The tendency to overreach is especially apparent on the menu, which lists more than 160 different dishes. While several pages of entrées are not uncommon for Indian restaurants, this variety is more than the kitchen can gracefully handle, especially when it comes to some of the more unexpected items.

For example, next to the predictable lineup of vegetarian samosas, chicken tandooris, and lamb vindaloos are dishes built around not only beef, but also quail, lobster, and pheasant. Normally, I'm a champion of challenging culinary boundaries, but the tandoori lobster malai was overcooked (as were all the seafood dishes I ordered), and the beef in the illachi beef pasanda—in which cubes of tandoori beef are cooked in a mildly spicy sauce—seemed in desperate need of a good marinade. In traditional pasandas, the meat is marinated for several hours in a complex blend of spices and yogurt, but here, the meat seemed like an afterthought. In fairness, the sauces that accompanied both dishes were lovely. The creamy spice and nuttiness of the malai paired well with the basmati rice, as did the luscious gravylike sauce that surrounded the beef.

Even regular standbys—chicken tikka masala and saag paneer—seemed to suffer from Purewal's jack-of-all-trades, master-of-none approach. I ordered the masala medium spicy, but instead the creamy orange sauce tasted bizarrely sweet and the chicken was tough. And the spinach and cheese in the saag paneer tasted flat.

There were a couple of standouts. The crunchy, wafer-thin pappadam starters, served with sweet tamarind, spicy cilantro, and chunky tomato chutneys, packed a lot of satisfaction into a few bites, and were perfect enjoyed with one of the cocktails.

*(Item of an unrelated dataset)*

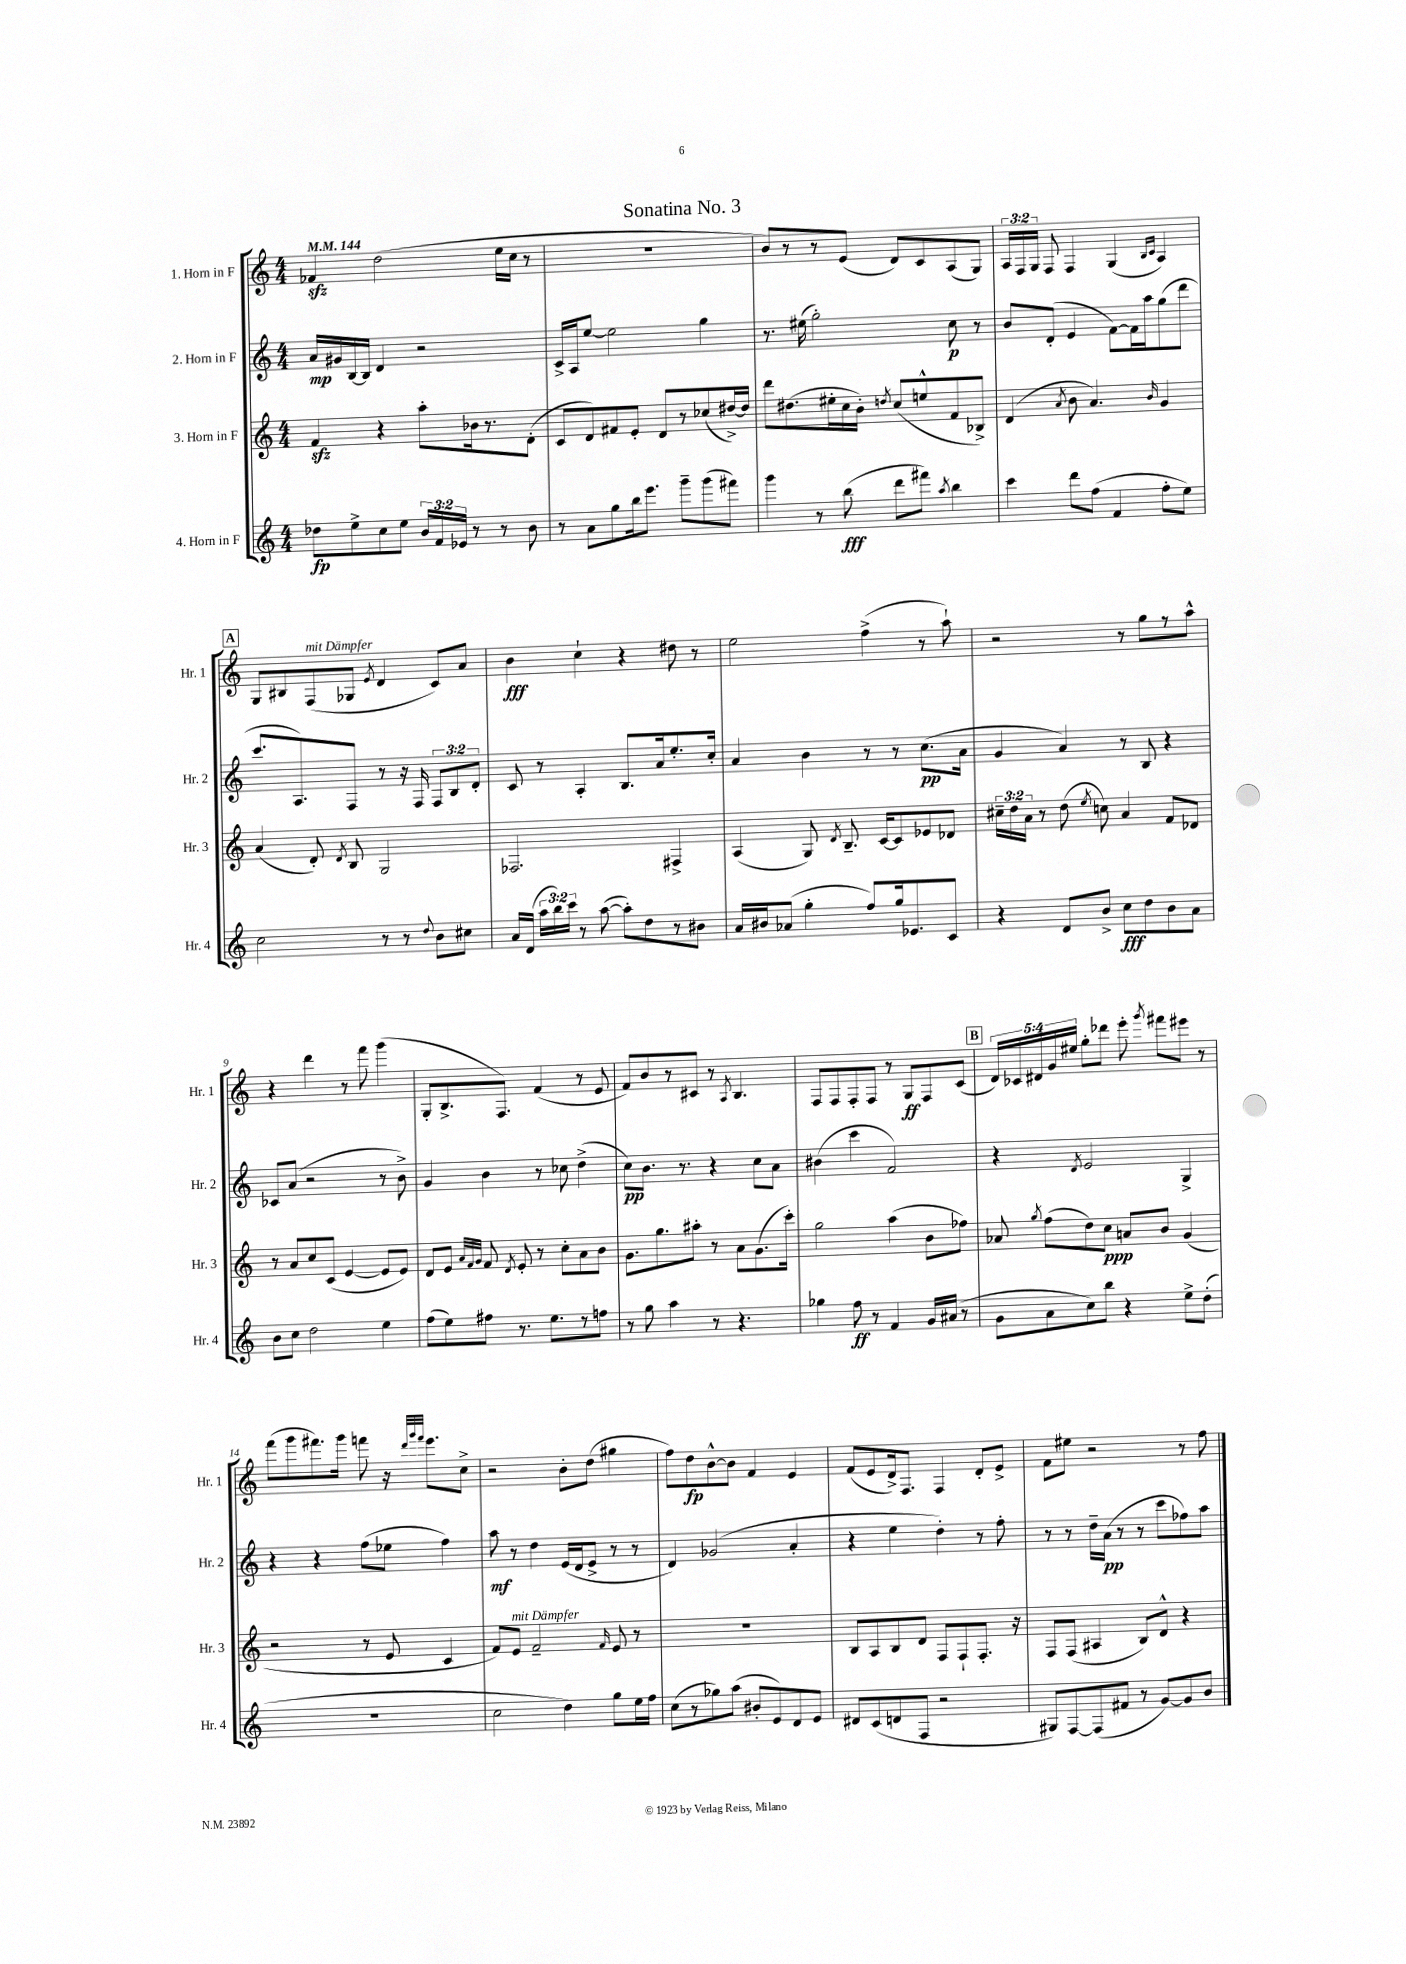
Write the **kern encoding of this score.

The lamb sali boti also earned an A-plus for bringing tender Colorado lamb together with sautéed onions and tomatoes in a rich sauce that hinted of cloves, paprika, and cayenne. The sharp, clean flavors of the dish were offset by the unexpected addition of crispy straw potatoes tossed on top—plus chewy garlic naan ordered as a side.

The chana masala also received raves for turning unassuming garbanzo beans into a perfectly spiced side dish. We took our server's recommendation and ordered sweet mango chutney and cool yogurt raita as accompaniments, and both nicely cut the garbanzos' searing but savory heat.

But for a restaurant with more than 160 items on the menu, you'd expect more hits than misses. And for a place that aims to capture the fine-dining crowd, you'd expect more finely wrought cuisine.

In the end, I appreciate Purewal's ambition—and, judging from the mixed clientele, so do plenty of other Denverites—but India's Pearl fails to reach the heights to which it aspires. Perhaps a smaller menu, more focus on the food and service, and less emphasis on martinis and music would create the alchemy she's aiming for.